## PROVIDED RECORDS
......

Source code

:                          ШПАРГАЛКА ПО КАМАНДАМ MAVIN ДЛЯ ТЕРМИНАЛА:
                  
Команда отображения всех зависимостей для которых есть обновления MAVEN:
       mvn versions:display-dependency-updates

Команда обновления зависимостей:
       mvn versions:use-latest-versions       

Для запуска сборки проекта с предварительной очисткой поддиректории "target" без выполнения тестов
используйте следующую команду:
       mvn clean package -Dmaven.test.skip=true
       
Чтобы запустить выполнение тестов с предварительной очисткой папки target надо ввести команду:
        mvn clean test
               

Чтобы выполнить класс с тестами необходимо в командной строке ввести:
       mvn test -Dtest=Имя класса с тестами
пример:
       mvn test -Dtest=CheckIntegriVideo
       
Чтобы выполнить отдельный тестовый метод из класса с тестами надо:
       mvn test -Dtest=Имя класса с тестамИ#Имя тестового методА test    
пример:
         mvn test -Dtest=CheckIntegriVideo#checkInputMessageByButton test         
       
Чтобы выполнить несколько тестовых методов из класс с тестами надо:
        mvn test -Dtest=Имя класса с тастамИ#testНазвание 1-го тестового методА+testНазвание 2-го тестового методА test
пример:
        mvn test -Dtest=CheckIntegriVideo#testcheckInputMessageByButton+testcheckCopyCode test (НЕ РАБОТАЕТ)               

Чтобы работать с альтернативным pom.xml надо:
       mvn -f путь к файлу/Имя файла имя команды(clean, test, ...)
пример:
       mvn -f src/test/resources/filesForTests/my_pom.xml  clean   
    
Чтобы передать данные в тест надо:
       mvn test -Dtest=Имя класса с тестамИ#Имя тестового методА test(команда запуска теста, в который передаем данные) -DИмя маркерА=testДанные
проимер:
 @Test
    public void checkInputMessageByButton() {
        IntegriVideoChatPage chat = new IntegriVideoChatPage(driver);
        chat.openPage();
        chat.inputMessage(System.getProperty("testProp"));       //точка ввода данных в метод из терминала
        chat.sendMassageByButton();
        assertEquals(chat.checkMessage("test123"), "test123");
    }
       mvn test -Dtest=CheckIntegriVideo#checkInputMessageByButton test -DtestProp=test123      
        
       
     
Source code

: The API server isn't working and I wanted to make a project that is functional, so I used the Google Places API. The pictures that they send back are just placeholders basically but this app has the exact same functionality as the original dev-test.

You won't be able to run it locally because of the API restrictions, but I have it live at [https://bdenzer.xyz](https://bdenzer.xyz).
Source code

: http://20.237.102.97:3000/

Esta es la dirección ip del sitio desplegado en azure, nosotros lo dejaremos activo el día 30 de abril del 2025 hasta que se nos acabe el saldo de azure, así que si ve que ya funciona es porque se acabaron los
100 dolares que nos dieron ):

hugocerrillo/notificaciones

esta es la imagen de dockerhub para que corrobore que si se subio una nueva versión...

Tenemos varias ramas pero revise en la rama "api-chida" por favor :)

......

## ACTIVITY
Your reply must reproduce all records above exactly.

## EXPECTED ANSWER
Source code

:                          ШПАРГАЛКА ПО КАМАНДАМ MAVIN ДЛЯ ТЕРМИНАЛА:
                  
Команда отображения всех зависимостей для которых есть обновления MAVEN:
       mvn versions:display-dependency-updates

Команда обновления зависимостей:
       mvn versions:use-latest-versions       

Для запуска сборки проекта с предварительной очисткой поддиректории "target" без выполнения тестов
используйте следующую команду:
       mvn clean package -Dmaven.test.skip=true
       
Чтобы запустить выполнение тестов с предварительной очисткой папки target надо ввести команду:
        mvn clean test
               

Чтобы выполнить класс с тестами необходимо в командной строке ввести:
       mvn test -Dtest=Имя класса с тестами
пример:
       mvn test -Dtest=CheckIntegriVideo
       
Чтобы выполнить отдельный тестовый метод из класса с тестами надо:
       mvn test -Dtest=Имя класса с тестамИ#Имя тестового методА test    
пример:
         mvn test -Dtest=CheckIntegriVideo#checkInputMessageByButton test         
       
Чтобы выполнить несколько тестовых методов из класс с тестами надо:
        mvn test -Dtest=Имя класса с тастамИ#testНазвание 1-го тестового методА+testНазвание 2-го тестового методА test
пример:
        mvn test -Dtest=CheckIntegriVideo#testcheckInputMessageByButton+testcheckCopyCode test (НЕ РАБОТАЕТ)               

Чтобы работать с альтернативным pom.xml надо:
       mvn -f путь к файлу/Имя файла имя команды(clean, test, ...)
пример:
       mvn -f src/test/resources/filesForTests/my_pom.xml  clean   
    
Чтобы передать данные в тест надо:
       mvn test -Dtest=Имя класса с тестамИ#Имя тестового методА test(команда запуска теста, в который передаем данные) -DИмя маркерА=testДанные
проимер:
 @Test
    public void checkInputMessageByButton() {
        IntegriVideoChatPage chat = new IntegriVideoChatPage(driver);
        chat.openPage();
        chat.inputMessage(System.getProperty("testProp"));       //точка ввода данных в метод из терминала
        chat.sendMassageByButton();
        assertEquals(chat.checkMessage("test123"), "test123");
    }
       mvn test -Dtest=CheckIntegriVideo#checkInputMessageByButton test -DtestProp=test123      
        
       
     
Source code

: The API server isn't working and I wanted to make a project that is functional, so I used the Google Places API. The pictures that they send back are just placeholders basically but this app has the exact same functionality as the original dev-test.

You won't be able to run it locally because of the API restrictions, but I have it live at [https://bdenzer.xyz](https://bdenzer.xyz).
Source code

: http://20.237.102.97:3000/

Esta es la dirección ip del sitio desplegado en azure, nosotros lo dejaremos activo el día 30 de abril del 2025 hasta que se nos acabe el saldo de azure, así que si ve que ya funciona es porque se acabaron los
100 dolares que nos dieron ):

hugocerrillo/notificaciones

esta es la imagen de dockerhub para que corrobore que si se subio una nueva versión...

Tenemos varias ramas pero revise en la rama "api-chida" por favor :)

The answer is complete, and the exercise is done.